A couple of weeks ago, on my way to my twice monthly appointment with Ron the Therapist, I stopped to get gas. I had been shopping on the East side of town and stopped at a place I have never been. I had plenty of time before I had to meet Will at the therapist’s office so planned on running my car through the car wash after filling up. My car never got that wash. As I was only a couple of gallons in, I heard a voice, with a little chuckle in it, calling my name. I turned and there he was. I hadn’t seen or spoken to him in many, many, many months. Not gonna lie…I HAD thought of him. He was the first man with whom I realized sex was more than just something to be endured because the man enjoyed it. He was THAT guy. The man with whom I had had my PTSD fog-filled affair. Then why, oh why, did seeing him there, unexpected, make my heart flip-flop and my knees turn to jelly? All of the sudden, things occurred in the ‘ole nether regions, that had long been asleep. Against all recovery advice, I did not politely extricate myself from his presence and leave. I couldn’t. I. Physically. Could. Not. We talked. We both kept smiling. He asked if we could pull over and get coffee.
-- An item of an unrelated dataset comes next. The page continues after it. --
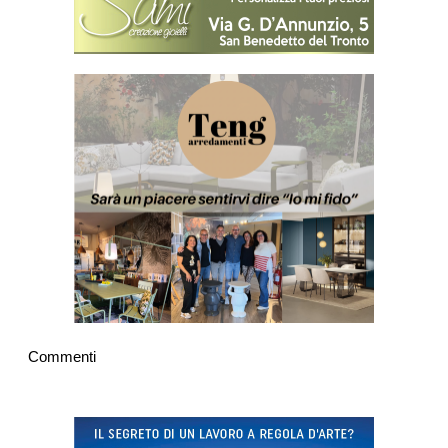
Commenti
My brain said NO! OF COURSE NOT! But I heard my voice say, “sure.” Now, before anyone out there thinks I completely lost my mind…NO! Absolutely nothing happened. Zero. We talked. He bought me a soda. We caught up. He kept saying how great I looked. And kept asking if I was happy. I kept thanking him and assuring him I was working hard. He left for work (night shifts), I headed to my marriage counseling appointment.
So, here is my problem. I have kept this whole thing to myself. Not a word to Ron the Therapist. And worse-not a word to Will. And I have no idea why! It isn’t that I feel guilt. For whatever reason I don’t. Nothing happened and after all is said and done, I know that I will always care for this man. Love? No. Affection? Absolutely. Why, you ask? Simply because he was kind, compassionate, sensual, thoughtful and loving when I was at my most needy and vulnerable. And, because despite everything, he gave me something I have never had before. Fulfillment. That is not easily forgotten.
I am struggling with this because I feel that I need to be honest with Will and with Ron the Therapist, but there is a perverse need in me to keep this to myself. It’s almost as if I am savoring it and holding it close. I don’t know what to do with this. I don’t want to share it, or give it away, or make it an issue. I want to be selfish and keep it for myself. In just seeing and talking to him, I felt beautiful and sexy and desired and funny, and smart and loved. Why doesn’t Will make me feel that? What is wrong with me?